Draw a circle. This is the center ring. In it, put the name of the person at the center of the current trauma. For Katie’s aneurysm, that’s Katie. Now draw a larger circle around the first one. In that ring put the name of the person next closest to the trauma. In the case of Katie’s aneurysm, that was Katie’s husband, Pat. Repeat the process as many times as you need to. In each larger ring put the next closest people. Parents and children before more distant relatives. Intimate friends in smaller rings, less intimate friends in larger ones. When you are done you have a Kvetching Order. One of Susan’s patients found it useful to tape it to her refrigerator.
Here are the rules. The person in the center ring can say anything she wants to anyone, anywhere. She can kvetch and complain and whine and moan and curse the heavens and say, “Life is unfair” and “Why me?” That’s the one payoff for being in the center ring.
Everyone else can say those things too, but only to people in larger rings.

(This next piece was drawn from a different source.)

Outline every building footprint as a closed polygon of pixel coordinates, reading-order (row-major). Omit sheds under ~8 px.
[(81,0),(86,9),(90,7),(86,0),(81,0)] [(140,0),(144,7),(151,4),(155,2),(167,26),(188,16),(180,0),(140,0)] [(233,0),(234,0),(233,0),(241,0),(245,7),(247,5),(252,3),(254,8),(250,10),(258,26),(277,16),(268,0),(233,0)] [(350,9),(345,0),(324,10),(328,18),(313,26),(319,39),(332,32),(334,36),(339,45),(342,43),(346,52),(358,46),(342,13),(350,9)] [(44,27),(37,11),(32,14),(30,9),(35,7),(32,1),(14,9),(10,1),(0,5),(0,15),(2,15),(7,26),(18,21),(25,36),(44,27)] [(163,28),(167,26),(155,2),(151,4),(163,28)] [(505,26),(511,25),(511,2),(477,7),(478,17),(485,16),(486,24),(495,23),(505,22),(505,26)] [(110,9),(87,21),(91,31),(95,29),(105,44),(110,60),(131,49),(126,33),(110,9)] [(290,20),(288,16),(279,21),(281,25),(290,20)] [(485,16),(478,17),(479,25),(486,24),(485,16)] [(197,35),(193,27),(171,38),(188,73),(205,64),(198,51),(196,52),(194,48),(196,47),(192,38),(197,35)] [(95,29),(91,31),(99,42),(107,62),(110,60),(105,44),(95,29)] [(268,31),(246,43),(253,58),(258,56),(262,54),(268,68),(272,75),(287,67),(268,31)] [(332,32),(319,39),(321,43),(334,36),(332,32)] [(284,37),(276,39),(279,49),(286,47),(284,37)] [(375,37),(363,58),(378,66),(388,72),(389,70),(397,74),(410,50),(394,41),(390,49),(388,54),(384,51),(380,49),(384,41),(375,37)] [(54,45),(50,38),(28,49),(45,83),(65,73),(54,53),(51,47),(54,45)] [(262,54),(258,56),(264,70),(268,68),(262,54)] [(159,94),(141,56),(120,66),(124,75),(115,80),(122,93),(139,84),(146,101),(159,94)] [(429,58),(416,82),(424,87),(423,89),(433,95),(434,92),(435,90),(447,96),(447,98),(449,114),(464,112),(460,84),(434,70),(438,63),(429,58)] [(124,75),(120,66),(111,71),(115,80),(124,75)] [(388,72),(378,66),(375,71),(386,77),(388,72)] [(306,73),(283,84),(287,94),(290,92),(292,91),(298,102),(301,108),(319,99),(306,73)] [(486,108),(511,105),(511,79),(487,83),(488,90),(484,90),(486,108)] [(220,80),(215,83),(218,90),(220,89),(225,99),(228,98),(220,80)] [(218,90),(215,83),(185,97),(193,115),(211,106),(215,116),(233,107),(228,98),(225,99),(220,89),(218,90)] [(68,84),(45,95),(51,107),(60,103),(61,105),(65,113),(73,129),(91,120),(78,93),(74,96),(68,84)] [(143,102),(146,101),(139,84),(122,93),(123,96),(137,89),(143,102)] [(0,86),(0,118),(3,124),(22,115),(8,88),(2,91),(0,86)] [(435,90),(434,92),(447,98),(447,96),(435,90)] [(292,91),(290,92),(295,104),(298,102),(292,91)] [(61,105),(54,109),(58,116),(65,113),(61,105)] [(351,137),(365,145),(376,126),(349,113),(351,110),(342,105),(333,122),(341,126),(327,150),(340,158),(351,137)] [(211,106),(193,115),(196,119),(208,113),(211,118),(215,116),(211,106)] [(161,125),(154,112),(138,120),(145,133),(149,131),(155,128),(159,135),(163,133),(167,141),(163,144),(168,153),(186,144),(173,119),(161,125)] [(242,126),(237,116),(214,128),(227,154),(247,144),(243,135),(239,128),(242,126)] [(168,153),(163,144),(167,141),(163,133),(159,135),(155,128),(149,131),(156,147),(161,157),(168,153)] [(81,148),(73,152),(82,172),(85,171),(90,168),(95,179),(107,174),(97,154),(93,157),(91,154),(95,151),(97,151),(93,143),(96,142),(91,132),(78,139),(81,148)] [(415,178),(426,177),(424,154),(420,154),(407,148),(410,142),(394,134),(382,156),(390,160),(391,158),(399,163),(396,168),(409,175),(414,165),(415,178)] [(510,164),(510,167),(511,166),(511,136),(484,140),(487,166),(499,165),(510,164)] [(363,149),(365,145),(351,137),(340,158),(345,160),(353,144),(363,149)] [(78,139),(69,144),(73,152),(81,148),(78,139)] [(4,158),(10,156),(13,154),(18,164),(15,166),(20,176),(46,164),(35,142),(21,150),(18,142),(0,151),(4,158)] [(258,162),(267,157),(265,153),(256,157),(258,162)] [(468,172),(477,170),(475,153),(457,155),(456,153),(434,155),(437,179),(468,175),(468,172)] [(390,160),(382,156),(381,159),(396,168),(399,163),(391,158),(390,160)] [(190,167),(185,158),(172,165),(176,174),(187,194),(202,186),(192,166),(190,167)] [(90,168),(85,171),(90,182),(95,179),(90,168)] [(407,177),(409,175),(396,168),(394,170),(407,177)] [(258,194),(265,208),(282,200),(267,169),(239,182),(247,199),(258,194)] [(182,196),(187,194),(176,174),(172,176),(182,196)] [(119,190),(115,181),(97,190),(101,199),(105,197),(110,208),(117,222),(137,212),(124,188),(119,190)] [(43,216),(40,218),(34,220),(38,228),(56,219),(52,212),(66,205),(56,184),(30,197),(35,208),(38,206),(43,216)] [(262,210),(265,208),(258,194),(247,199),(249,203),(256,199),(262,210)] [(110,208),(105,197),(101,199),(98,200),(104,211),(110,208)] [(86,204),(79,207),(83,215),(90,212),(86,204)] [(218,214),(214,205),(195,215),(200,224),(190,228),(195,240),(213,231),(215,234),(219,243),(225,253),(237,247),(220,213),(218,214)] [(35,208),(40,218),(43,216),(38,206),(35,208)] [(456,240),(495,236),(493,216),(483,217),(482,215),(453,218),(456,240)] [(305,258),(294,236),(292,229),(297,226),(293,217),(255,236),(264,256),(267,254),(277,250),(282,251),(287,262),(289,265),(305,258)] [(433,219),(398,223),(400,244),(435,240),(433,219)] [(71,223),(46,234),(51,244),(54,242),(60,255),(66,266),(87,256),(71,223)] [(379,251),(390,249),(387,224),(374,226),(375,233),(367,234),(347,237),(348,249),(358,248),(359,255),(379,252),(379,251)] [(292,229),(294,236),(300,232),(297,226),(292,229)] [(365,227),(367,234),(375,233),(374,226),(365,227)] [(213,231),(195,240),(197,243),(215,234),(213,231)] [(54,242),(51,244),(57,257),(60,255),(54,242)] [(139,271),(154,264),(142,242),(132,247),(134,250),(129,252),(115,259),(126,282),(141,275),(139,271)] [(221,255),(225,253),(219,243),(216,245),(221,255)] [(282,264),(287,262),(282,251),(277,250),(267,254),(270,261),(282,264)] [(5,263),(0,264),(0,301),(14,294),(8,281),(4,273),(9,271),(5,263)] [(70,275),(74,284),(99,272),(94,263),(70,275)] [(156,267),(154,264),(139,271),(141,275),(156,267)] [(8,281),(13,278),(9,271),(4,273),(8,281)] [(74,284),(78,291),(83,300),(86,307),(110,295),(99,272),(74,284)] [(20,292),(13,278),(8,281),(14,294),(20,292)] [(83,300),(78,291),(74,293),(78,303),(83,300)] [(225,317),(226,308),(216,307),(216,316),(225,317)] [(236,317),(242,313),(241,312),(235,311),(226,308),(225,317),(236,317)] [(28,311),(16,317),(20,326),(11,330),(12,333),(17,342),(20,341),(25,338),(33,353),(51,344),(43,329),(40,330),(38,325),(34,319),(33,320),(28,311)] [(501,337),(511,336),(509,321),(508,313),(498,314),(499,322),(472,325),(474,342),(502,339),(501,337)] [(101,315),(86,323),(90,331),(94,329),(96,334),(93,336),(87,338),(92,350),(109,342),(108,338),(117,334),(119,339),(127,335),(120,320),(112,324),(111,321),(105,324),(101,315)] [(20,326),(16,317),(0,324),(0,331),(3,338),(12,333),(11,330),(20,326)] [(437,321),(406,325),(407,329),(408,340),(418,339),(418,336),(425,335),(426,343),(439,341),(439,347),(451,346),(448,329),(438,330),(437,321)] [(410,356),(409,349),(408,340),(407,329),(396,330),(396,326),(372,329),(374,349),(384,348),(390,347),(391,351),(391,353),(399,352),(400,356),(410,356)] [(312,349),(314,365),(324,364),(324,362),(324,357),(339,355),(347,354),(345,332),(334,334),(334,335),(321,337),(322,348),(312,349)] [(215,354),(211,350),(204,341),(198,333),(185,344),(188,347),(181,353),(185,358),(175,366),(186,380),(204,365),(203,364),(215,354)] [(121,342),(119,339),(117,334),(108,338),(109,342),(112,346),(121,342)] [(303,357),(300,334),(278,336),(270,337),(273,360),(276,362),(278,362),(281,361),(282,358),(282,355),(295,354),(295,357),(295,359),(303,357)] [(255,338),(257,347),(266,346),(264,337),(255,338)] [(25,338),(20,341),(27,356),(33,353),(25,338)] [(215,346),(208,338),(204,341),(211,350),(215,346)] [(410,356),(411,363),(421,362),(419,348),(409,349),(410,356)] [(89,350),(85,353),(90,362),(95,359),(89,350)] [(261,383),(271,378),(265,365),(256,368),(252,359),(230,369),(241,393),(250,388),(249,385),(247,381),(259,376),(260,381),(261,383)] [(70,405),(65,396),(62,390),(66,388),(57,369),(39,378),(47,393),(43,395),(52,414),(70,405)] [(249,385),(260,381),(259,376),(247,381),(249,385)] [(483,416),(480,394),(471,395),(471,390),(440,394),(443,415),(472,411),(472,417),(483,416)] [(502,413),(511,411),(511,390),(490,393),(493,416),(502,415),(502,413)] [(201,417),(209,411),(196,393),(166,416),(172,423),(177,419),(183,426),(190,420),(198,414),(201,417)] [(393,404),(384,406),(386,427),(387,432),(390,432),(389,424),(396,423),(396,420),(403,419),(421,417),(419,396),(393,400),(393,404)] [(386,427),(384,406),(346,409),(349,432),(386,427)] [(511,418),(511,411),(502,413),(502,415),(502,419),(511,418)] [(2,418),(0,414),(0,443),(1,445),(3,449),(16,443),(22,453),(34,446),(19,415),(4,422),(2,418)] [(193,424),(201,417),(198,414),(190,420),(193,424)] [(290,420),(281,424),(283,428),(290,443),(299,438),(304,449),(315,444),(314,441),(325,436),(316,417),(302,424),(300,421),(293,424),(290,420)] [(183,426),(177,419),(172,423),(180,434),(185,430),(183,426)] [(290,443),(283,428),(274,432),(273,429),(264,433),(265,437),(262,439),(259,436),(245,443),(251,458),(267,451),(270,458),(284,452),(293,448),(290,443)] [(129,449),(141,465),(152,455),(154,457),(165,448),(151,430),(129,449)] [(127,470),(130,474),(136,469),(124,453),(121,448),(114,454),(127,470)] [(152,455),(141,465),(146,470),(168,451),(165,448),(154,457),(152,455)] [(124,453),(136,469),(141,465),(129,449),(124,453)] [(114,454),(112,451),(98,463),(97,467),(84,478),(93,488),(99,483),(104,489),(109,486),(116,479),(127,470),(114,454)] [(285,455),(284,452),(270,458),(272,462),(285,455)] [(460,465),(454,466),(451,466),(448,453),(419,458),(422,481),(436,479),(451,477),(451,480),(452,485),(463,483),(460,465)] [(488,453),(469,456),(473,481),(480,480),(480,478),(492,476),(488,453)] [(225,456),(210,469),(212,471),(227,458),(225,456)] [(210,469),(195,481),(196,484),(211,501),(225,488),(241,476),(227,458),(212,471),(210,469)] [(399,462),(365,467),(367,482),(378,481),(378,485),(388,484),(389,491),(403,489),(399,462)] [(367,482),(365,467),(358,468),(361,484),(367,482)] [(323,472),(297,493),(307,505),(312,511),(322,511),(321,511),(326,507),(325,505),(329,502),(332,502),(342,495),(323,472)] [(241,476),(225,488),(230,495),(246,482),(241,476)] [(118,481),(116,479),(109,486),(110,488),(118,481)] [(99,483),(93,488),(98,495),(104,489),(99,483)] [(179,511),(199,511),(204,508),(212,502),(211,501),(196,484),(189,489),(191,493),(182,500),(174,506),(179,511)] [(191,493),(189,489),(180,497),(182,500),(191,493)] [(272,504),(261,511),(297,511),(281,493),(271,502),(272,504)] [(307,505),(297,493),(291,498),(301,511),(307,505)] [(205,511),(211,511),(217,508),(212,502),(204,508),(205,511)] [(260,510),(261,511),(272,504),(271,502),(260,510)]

When you are talking to a person in a ring smaller than yours, someone closer to the center of the crisis, the goal is to help. Listening is often more helpful than talking. But if you’re going to open your mouth, ask yourself if what you are about to say is likely to provide comfort and support. If it isn’t, don’t say it. Don’t, for example, give advice. People who are suffering from trauma don’t need advice. They need comfort and support. So say, “I’m sorry” or “This must really be hard for you” or “Can I bring you a pot roast?” Don’t say, “You should hear what happened to me” or “Here’s what I would do if I were you.” And don’t say, “This is really bringing me down.”
If you want to scream or cry or complain, if you want to tell someone how shocked you are or how icky you feel, or whine about how it reminds you of all the terrible things that have happened to you lately, that’s fine. It’s a perfectly normal response. Just do it to someone in a bigger ring…”
Comfort IN, dump OUT.
JJ has chemotherapy this afternoon for two hours. Only two hours, I tell him. Then no chemo for the rest of the week. Tomorrow there is an appointment with the oncologist to discuss how it’s all going.